John Gabriel Tęczyński (1484 – 21 May 1553) was a Polish nobleman. He was Chamberlain (1515) and voivode of Sandomierz (1543), Castellan (1518) and the governor of Lublin, the Speaker of the court of the Crown (1522), Castellan of Wojnicki (1535), Count of the Holy Roman Empire (1527).

==Family==
Born in 1485 into the Szlachta Topór coat of arms to mother Anna Konińska of Konin (d. after 25 December 1534) of the House of Tęczyński and his father Jan Koniński. His Grandfather was Gabriel Tęczyński (b. c. 1430, d. 1497) and uncles Stanislaus Tęczyński and Andrew Tęczyński (d. 1561) (b. approx. 1480), and four sisters.

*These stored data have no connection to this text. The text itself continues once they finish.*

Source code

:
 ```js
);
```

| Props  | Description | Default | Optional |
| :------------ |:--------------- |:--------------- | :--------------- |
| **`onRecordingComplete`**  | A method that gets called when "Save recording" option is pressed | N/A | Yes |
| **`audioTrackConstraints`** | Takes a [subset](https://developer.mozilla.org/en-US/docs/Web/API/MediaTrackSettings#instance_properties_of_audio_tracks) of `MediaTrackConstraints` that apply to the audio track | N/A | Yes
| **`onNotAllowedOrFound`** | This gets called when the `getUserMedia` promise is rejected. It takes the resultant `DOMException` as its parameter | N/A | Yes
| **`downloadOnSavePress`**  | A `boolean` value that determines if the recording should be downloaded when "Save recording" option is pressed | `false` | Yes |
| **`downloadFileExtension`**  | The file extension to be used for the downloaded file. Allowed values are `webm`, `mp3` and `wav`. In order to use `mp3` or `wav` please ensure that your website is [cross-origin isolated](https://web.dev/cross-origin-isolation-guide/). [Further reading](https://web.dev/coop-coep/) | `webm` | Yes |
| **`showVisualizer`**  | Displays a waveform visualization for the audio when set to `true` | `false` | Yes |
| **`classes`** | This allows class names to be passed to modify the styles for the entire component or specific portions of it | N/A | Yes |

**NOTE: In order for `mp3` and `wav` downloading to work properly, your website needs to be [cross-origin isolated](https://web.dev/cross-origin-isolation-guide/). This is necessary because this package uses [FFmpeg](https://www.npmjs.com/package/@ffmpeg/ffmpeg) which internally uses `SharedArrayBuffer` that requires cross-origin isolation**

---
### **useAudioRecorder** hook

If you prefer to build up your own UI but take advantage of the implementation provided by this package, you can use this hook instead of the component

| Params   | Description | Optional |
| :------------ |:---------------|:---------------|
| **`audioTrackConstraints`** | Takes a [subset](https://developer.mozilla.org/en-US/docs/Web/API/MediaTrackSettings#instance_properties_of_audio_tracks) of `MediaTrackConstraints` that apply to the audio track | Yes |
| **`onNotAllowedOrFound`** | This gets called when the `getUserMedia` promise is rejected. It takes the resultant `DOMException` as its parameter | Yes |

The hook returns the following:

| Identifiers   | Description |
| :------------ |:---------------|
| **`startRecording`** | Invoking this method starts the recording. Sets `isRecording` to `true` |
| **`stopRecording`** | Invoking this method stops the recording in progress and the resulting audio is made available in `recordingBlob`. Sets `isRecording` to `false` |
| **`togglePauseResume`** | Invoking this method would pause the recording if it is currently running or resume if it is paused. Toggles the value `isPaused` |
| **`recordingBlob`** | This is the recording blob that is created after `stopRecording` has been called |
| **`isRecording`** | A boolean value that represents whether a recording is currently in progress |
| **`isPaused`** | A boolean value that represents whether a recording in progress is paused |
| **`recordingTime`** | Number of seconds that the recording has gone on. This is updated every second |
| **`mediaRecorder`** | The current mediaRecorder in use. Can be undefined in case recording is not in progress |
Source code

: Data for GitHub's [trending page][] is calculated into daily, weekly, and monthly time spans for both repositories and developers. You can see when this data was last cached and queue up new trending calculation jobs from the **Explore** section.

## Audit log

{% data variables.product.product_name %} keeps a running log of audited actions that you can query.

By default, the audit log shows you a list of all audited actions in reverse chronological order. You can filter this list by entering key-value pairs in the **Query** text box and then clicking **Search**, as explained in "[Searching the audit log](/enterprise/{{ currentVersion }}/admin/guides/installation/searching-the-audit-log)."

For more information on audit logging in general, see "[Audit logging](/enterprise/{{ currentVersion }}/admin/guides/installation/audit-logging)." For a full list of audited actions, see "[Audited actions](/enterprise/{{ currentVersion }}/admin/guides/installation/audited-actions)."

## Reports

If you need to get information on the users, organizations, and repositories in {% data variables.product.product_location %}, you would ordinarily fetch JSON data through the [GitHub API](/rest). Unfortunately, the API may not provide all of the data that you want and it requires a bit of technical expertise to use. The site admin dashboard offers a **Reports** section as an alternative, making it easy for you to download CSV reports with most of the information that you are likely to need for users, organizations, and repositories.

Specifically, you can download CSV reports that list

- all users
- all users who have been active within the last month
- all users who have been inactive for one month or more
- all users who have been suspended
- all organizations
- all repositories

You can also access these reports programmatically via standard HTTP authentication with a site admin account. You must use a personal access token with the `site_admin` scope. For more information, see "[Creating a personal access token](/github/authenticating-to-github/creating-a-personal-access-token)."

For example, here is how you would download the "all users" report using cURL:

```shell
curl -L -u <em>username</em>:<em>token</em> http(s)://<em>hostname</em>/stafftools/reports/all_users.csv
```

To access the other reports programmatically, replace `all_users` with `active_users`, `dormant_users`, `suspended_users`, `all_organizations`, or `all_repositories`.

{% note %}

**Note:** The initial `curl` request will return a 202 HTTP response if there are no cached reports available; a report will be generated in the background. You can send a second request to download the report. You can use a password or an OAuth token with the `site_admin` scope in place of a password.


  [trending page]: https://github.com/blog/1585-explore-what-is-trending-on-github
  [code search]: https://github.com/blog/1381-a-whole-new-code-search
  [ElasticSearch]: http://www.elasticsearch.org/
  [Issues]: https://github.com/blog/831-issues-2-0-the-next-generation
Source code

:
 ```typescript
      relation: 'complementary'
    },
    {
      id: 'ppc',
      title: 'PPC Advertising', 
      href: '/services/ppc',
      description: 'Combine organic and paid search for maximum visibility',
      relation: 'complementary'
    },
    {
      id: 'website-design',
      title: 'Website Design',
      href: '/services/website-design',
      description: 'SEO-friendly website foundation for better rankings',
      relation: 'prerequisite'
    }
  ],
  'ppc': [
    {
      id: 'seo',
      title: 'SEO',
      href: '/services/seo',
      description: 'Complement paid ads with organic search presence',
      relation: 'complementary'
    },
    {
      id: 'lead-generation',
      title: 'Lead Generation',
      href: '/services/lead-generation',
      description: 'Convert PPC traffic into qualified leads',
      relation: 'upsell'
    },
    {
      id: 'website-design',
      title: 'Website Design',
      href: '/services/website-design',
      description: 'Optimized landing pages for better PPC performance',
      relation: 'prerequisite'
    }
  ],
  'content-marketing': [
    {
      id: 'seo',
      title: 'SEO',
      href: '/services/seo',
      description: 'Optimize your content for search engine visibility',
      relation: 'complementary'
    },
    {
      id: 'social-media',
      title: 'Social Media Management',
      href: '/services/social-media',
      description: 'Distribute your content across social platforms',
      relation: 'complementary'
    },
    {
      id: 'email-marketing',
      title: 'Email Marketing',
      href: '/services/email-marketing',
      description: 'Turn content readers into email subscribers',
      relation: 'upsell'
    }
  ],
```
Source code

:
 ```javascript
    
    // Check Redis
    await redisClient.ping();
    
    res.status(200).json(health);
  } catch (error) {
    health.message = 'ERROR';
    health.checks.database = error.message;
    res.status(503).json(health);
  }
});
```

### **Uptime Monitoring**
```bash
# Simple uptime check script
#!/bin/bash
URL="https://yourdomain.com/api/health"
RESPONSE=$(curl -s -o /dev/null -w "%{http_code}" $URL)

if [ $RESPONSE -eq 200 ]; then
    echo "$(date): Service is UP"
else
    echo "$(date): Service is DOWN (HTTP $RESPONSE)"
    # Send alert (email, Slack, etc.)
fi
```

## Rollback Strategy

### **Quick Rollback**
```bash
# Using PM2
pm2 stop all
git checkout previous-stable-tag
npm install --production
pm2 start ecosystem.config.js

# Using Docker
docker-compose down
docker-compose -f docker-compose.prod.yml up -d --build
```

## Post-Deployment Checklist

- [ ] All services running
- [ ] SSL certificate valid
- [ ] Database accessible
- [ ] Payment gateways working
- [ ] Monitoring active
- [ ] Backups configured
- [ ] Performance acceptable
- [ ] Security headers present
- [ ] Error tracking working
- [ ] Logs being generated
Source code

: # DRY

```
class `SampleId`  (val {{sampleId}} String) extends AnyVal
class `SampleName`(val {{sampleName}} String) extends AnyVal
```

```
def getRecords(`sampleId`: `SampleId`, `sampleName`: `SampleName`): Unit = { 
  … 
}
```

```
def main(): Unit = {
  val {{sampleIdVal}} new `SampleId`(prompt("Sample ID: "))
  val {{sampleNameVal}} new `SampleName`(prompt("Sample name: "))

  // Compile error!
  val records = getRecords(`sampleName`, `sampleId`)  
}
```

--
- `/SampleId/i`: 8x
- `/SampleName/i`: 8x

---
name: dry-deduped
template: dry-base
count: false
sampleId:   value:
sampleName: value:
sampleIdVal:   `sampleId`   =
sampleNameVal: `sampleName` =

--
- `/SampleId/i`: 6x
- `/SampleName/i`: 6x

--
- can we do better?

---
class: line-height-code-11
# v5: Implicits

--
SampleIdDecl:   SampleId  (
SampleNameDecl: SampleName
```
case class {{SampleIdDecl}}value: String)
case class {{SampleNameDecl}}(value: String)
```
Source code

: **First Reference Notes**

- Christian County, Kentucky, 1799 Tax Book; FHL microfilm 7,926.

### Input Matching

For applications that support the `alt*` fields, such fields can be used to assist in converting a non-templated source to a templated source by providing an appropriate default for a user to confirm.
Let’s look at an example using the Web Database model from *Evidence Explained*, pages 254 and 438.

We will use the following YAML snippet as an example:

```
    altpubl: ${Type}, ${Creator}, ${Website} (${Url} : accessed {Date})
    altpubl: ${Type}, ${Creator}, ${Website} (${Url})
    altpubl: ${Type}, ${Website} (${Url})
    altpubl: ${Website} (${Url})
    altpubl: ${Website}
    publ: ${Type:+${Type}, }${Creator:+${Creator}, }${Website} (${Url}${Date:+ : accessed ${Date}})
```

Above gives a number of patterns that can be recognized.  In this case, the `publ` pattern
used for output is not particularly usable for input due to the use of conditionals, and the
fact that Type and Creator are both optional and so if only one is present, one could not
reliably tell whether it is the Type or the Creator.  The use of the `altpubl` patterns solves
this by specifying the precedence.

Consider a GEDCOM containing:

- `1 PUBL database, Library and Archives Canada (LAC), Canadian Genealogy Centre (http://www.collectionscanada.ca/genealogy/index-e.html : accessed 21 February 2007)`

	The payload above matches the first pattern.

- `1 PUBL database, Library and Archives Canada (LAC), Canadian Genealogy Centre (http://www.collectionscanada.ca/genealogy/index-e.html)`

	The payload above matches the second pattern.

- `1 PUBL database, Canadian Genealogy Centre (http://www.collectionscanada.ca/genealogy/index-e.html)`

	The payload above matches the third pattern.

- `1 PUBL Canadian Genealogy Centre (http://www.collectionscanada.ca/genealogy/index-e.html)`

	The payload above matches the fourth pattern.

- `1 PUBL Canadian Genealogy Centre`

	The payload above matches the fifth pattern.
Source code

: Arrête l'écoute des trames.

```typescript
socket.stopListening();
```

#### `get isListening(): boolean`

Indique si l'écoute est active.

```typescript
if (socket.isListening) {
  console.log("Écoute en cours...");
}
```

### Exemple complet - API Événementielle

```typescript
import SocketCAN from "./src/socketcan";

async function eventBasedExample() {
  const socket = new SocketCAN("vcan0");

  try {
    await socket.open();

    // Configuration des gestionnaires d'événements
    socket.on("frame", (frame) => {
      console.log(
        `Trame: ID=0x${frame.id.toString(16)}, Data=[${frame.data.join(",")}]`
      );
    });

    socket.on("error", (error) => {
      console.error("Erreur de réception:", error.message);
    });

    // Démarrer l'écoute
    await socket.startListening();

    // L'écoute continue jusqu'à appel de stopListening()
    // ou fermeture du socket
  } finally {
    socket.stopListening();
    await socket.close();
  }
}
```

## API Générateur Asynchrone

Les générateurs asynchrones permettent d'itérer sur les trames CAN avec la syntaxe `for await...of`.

His wife Dobrochna Sapieżanka h. Fox (died after 1512) was the daughter of Jana Sapiehy a royal secretary and chancellor of Queen Helena, the governor of Podlasie and Marshall of the Grand Duchy of Lithuania. They had a son Stanislav Gabriel Tęczyński (1514–1560/1561) who was Castellan of Lviv, and provincial governor of Kraków, and a daughter Beata Tęczyńską (born c. 1520), whose husband was John Zabrzeziński – the son of Jan Jurjewicz Zabrzeziński. His second wife Anna was the daughter of John and Anna Buczacki.

==Early life ==
In his youth he studied at the Academy of Kraków and grew up at the court in Königsberg where he was a close confidant of Queen Bona; In 1510, together with his brothers and Stanislaw Andrzej he purchased half of Kraśnik In 1527, Emperor Charles V granted him the title of Count Imperia Sacri Romani and Polish King Sigismund I made him ambassador to the kings of Hungary and Czech.

==Career==
A successful politician at court, he was:
- standard bearer (1516–1518), governor (1530–1552) and Castellan (1518–1535) for Lublin,
- Speaker of the court (1529–1552),
- Castellan of Wojnice (1535–1542),
- Governor of Sandomierz (1542–1552) and Lelow (1533–1552).
- owner of the village of Kraśnik where he built a wooden church and a hospital for the poor. In 1541 he granted the town a fair day.

He died on 21 May 1553 and was buried in Kraśnik.